Afghanistan : face aux talibans, les ex-interprètes de l’armée française livrés à eux-mêmes

Quelque sept cents interprètes ont travaillé pour l’armée française. Après le retrait de celle-ci, ils se retrouvent bien seuls face aux talibans. Qu’attend-on pour les exfiltrer ?

Un soldat de l’armée américaine avec son interprète en Afghanistan en 2010. © Alexander Zemlianichenko/AP/SIPA

Un soldat de l’armée américaine avec son interprète en Afghanistan en 2010. © Alexander Zemlianichenko/AP/SIPA

Publié le 24 mai 2017 Lecture : 3 minutes.

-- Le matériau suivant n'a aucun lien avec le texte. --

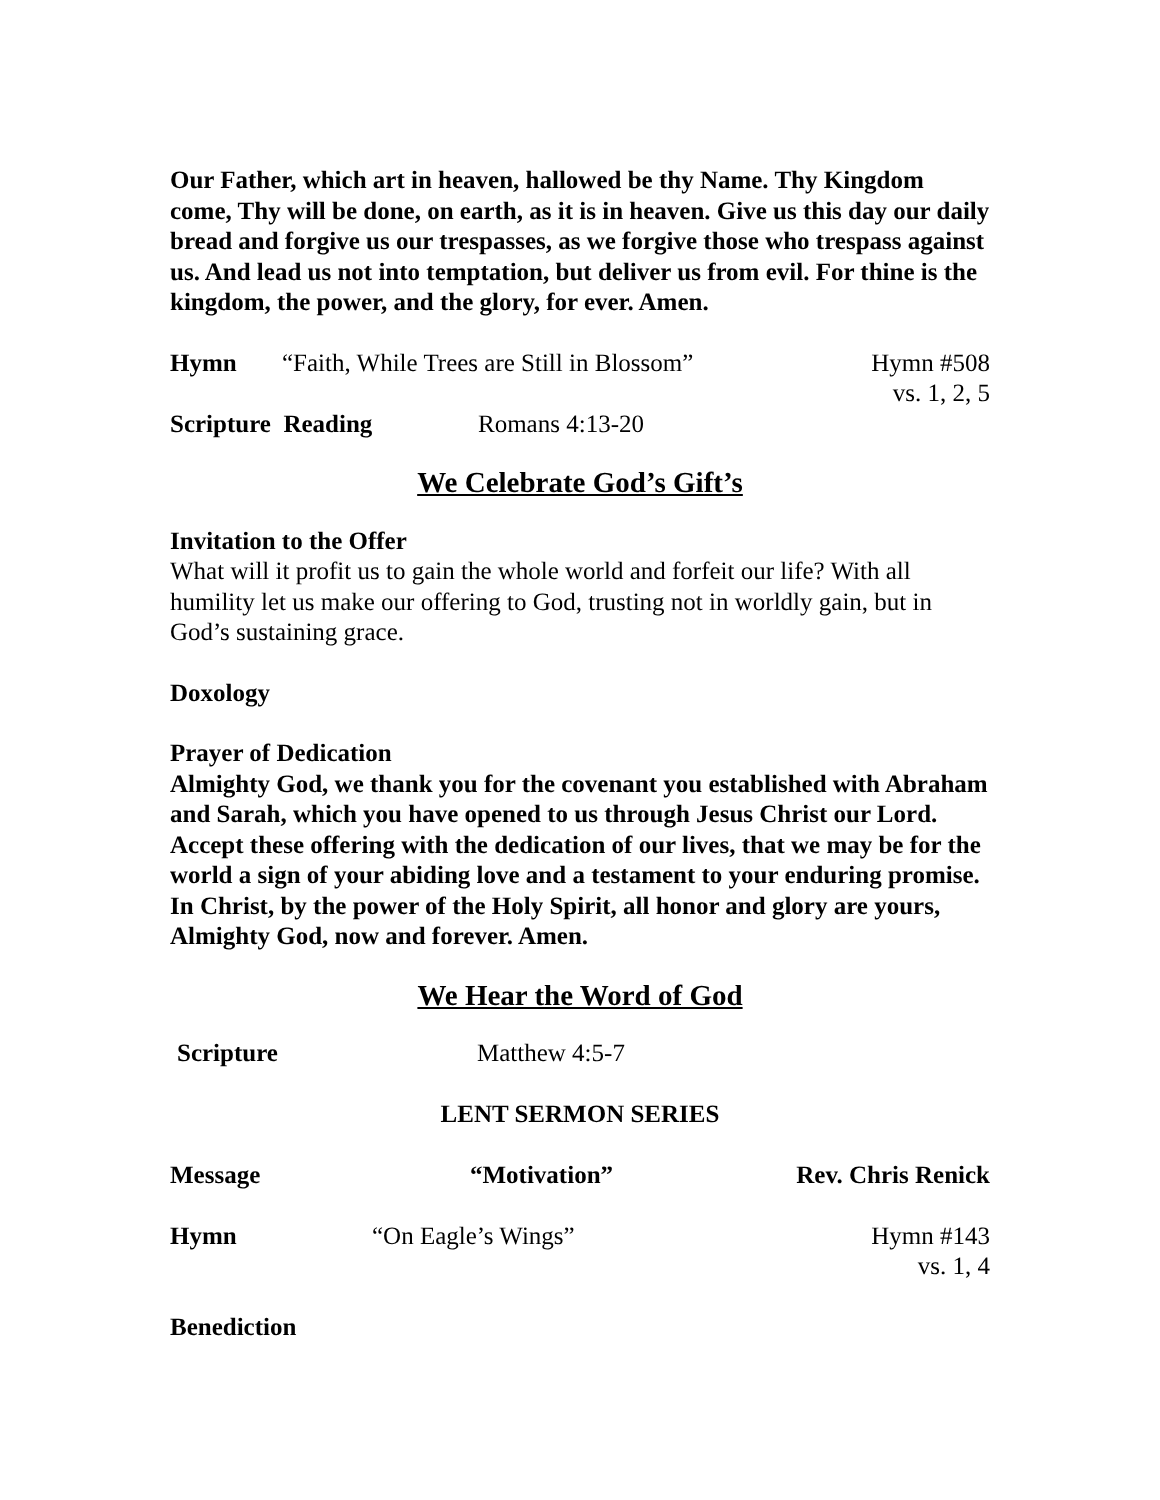Our Father, which art in heaven, hallowed be thy Name. Thy Kingdom come, Thy will be done, on earth, as it is in heaven. Give us this day our daily bread and forgive us our trespasses, as we forgive those who trespass against us. And lead us not into temptation, but deliver us from evil. For thine is the kingdom, the power, and the glory, for ever. Amen.
Hymn “Faith, While Trees are Still in Blossom” Hymn #508
vs. 1, 2, 5
Scripture Reading Romans 4:13-20
We Celebrate God’s Gift’s
Invitation to the Offer
What will it profit us to gain the whole world and forfeit our life? With all humility let us make our offering to God, trusting not in worldly gain, but in God’s sustaining grace.
Doxology
Prayer of Dedication
Almighty God, we thank you for the covenant you established with Abraham and Sarah, which you have opened to us through Jesus Christ our Lord. Accept these offering with the dedication of our lives, that we may be for the world a sign of your abiding love and a testament to your enduring promise. In Christ, by the power of the Holy Spirit, all honor and glory are yours, Almighty God, now and forever. Amen.
We Hear the Word of God
Scripture Matthew 4:5-7
LENT SERMON SERIES
Message “Motivation” Rev. Chris Renick
Hymn “On Eagle’s Wings” Hymn #143
vs. 1, 4
Benediction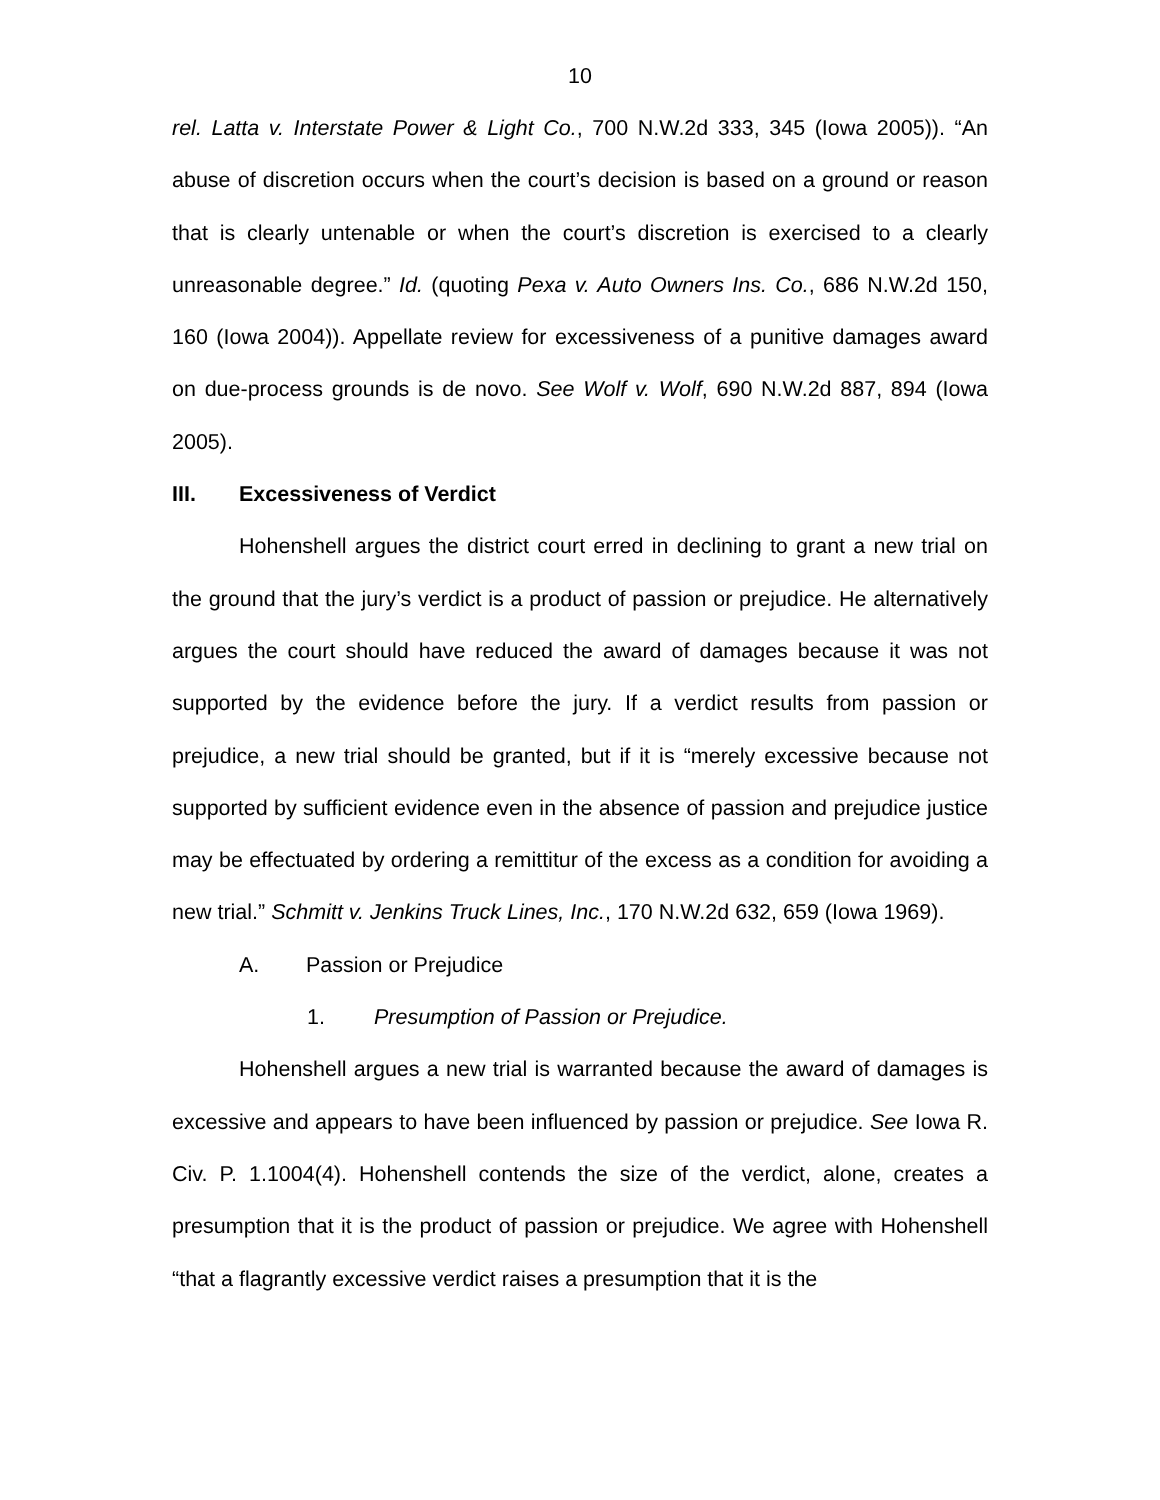10
rel. Latta v. Interstate Power & Light Co., 700 N.W.2d 333, 345 (Iowa 2005)). “An abuse of discretion occurs when the court’s decision is based on a ground or reason that is clearly untenable or when the court’s discretion is exercised to a clearly unreasonable degree.” Id. (quoting Pexa v. Auto Owners Ins. Co., 686 N.W.2d 150, 160 (Iowa 2004)). Appellate review for excessiveness of a punitive damages award on due-process grounds is de novo. See Wolf v. Wolf, 690 N.W.2d 887, 894 (Iowa 2005).
III. Excessiveness of Verdict
Hohenshell argues the district court erred in declining to grant a new trial on the ground that the jury’s verdict is a product of passion or prejudice. He alternatively argues the court should have reduced the award of damages because it was not supported by the evidence before the jury. If a verdict results from passion or prejudice, a new trial should be granted, but if it is “merely excessive because not supported by sufficient evidence even in the absence of passion and prejudice justice may be effectuated by ordering a remittitur of the excess as a condition for avoiding a new trial.” Schmitt v. Jenkins Truck Lines, Inc., 170 N.W.2d 632, 659 (Iowa 1969).
A. Passion or Prejudice
1. Presumption of Passion or Prejudice.
Hohenshell argues a new trial is warranted because the award of damages is excessive and appears to have been influenced by passion or prejudice. See Iowa R. Civ. P. 1.1004(4). Hohenshell contends the size of the verdict, alone, creates a presumption that it is the product of passion or prejudice. We agree with Hohenshell “that a flagrantly excessive verdict raises a presumption that it is the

«Je suis loin de mon pays et de mes racines. Mais, surtout, loin de la menace. Tous mes collègues n’ont pas eu cette chance. » Abdul Raziq, 29 ans, se considère comme un rescapé. Arrivé en France en mai 2016, il vit aujourd’hui à Laon (Aisne) avec son épouse et leurs deux fillettes, qui ont elles aussi obtenu un visa. « Une juste récompense », estime-t‑il. En Afghanistan, Raziq était interprète pour l’armée française. Lorsque celle-ci débarque dans le pays en 2001, ce francophone de 16 ans est enthousiaste. Il propose ses services et est aussitôt enggé.

Des cibles privilégiées

Pour les forces françaises et afghanes, les talibans sont l’ennemi commun. « À partir des années 2010, ils n’ont cessé de gagner du terrain et de l’influence. Dans certains villages, des habitants me considéraient comme un traître, un athée. Ils me reprochaient de collaborer avec une force d’occupation. Il fallait sans cesse être sur ses gardes », raconte-t-il.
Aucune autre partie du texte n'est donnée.